I find that I’ve come to be pretty cynical when it comes to the quality of most new hour-long shows of the crime drama variety that air on the networks.
Most of the time, I find that the characters are cardboard and they deliver some of the most bla, or even silly-sounding, dialogue possible.
I decided to give the new ABC crime drama “Stumptown” about a female private investigator a try, but I was expecting it to be lame enough that I wouldn’t even get through the pilot episode.
And while it didn’t totally blow me away by any means, it was definitely a much more entertaining forty-three minutes than I was expecting.
Stumptown’s premise
The show centers around a woman named Dex. She’s an ex-marine who likes to gamble and drink. She has a complicated past and suffers from PTSD. And she decides to become a private investigator.
Honestly, I thought all this sounded a bit cliché on the surface. Like Jessica Jones (bleck, I’m not a Jessica Jones fan…), even down to the P.I. part.
Don’t get me wrong, I enjoy seeing complex female characters in TV and movies. But I think the b-a thing can be kind of a cliché, like how hardboiled can we make this chick?
That’s what I thought this show would be, from the premise. But I think the pilot did a really good job of balancing this woman’s toughness with an actual personality, wit, and a heart.
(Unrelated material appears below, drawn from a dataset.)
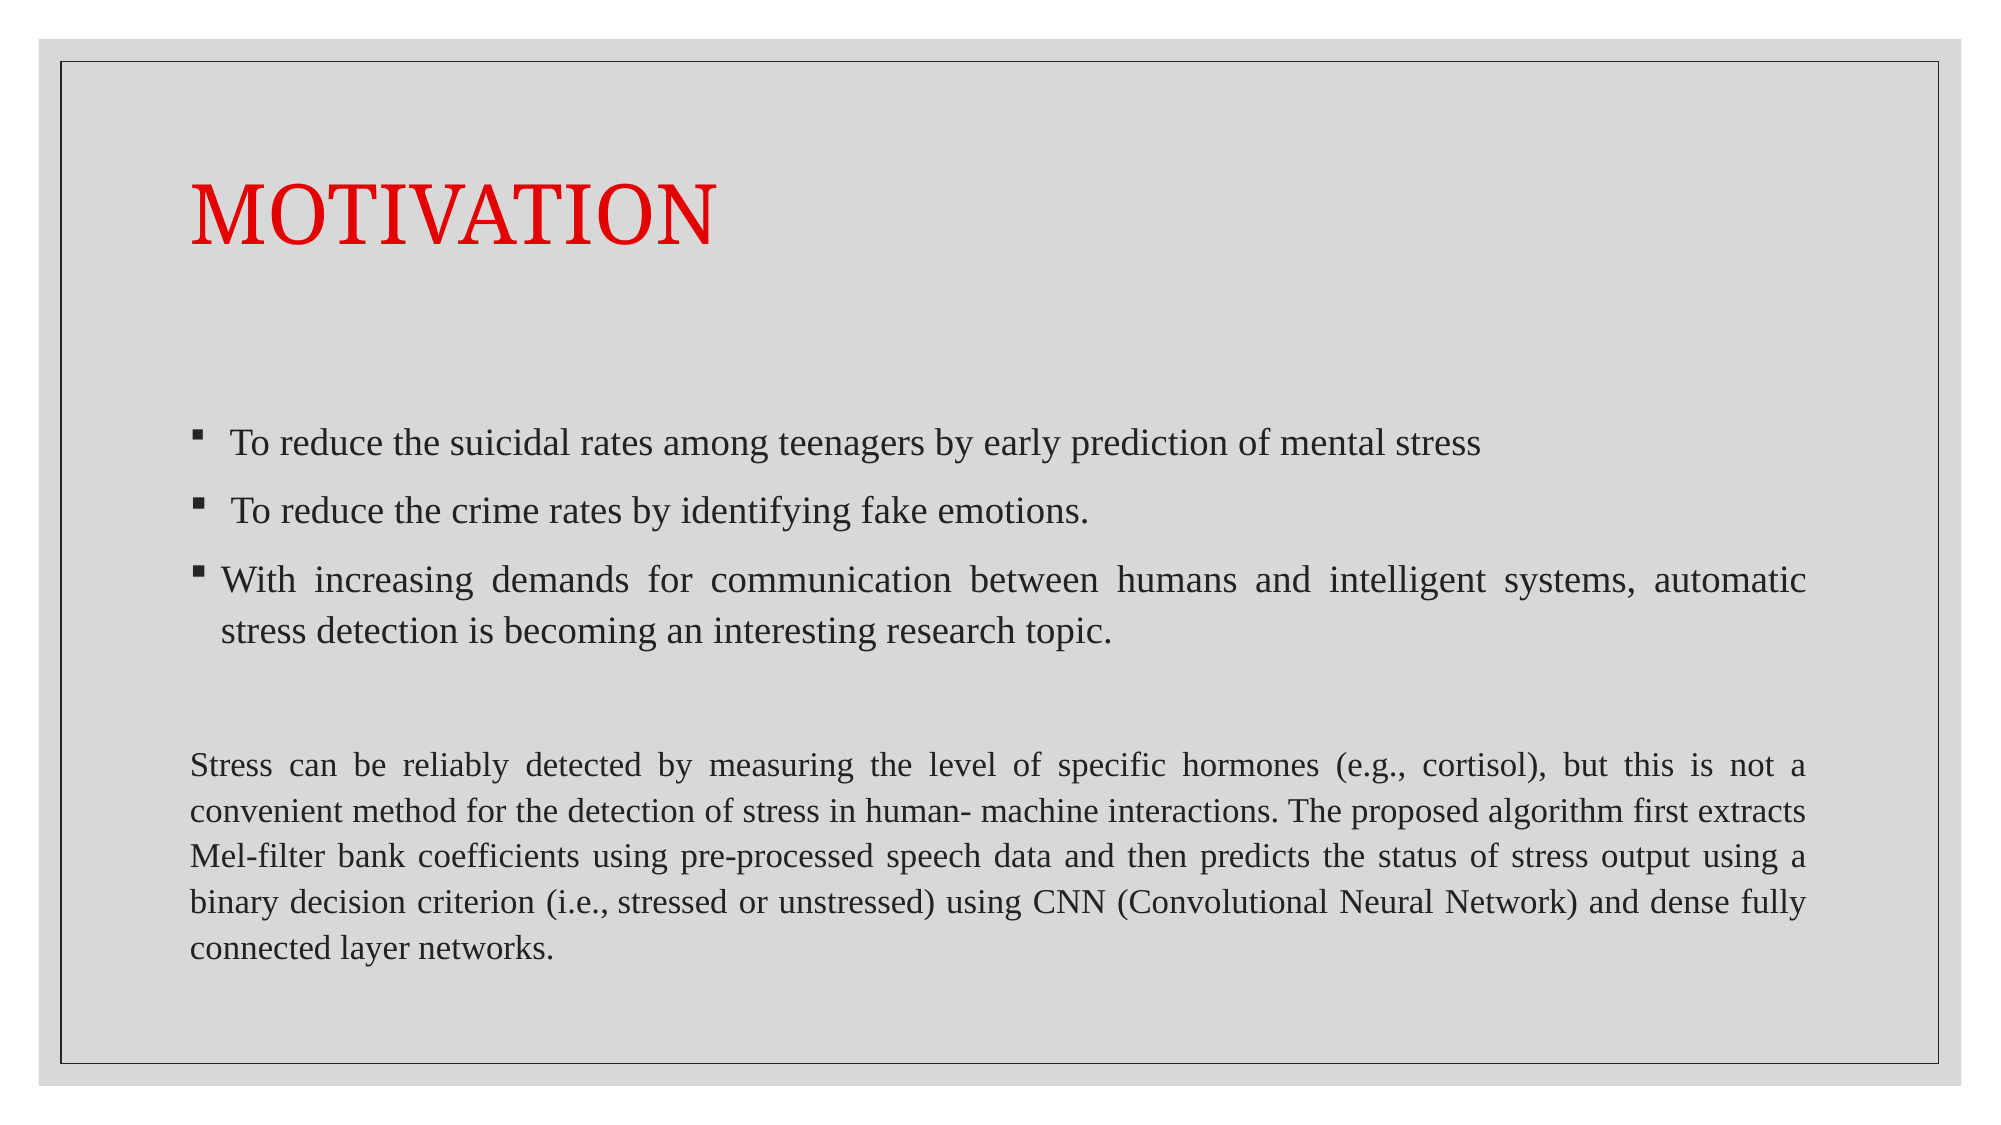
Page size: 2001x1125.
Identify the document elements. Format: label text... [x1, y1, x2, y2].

title MOTIVATION [174, 105, 1825, 331]
list To reduce the suicidal rates among teenagers by early prediction of mental stress To reduce the crime rates by identifying fake emotions. With increasing demands for communication between humans and intelligent systems, automatic stress detection is becoming an interesting research topic. Stress can be reliably detected by measuring the level of specific hormones (e.g., cortisol), but this is not a convenient method for the detection of stress in human- machine interactions. The proposed algorithm first extracts Mel-filter bank coefficients using pre-processed speech data and then predicts the status of stress output using a binary decision criterion (i.e., stressed or unstressed) using CNN (Convolutional Neural Network) and dense fully connected layer networks. [174, 345, 1825, 977]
She’s somewhat funny (and not just by insulting people or being rude), and she takes care of her brother with Down Syndrome.
The brother, I think, is a real highlight of this show. Dex loves him, and though she’s fairly imperfect in taking care of him, the relationship really humanizes her and keeps the character from falling into that cliché of hard-core-ness that I was expecting it to be.
(Plus, I am definitely all for any show that tells the world, oh look, people with Down Syndrome are people! No need to encourage their termination in the womb!)
Stumptown’s moral issues
The most notable potential problem in the moral arena here is that this woman is known to have one-night stands.
In the pilot, she sleeps with someone she barely knows (one more mark for the cliché column, unfortunately…). But on the positive side, almost nothing of it is shown onscreen. Comments from a friend imply that she does this pretty frequently, so hopefully further episodes don’t tend toward overly-sexualized material.
Beyond that, there’s some violence but nothing too intense.
I’ll be watching this one
I’m not ready to say I love this show by any means, but it was definitely better than I was expecting.
I think, so far, they’ve taken material that could have been pretty so-so, and they made it fairly good. I’m interested to see if it gets better than good, or if it falls down to the level of your everyday cliché.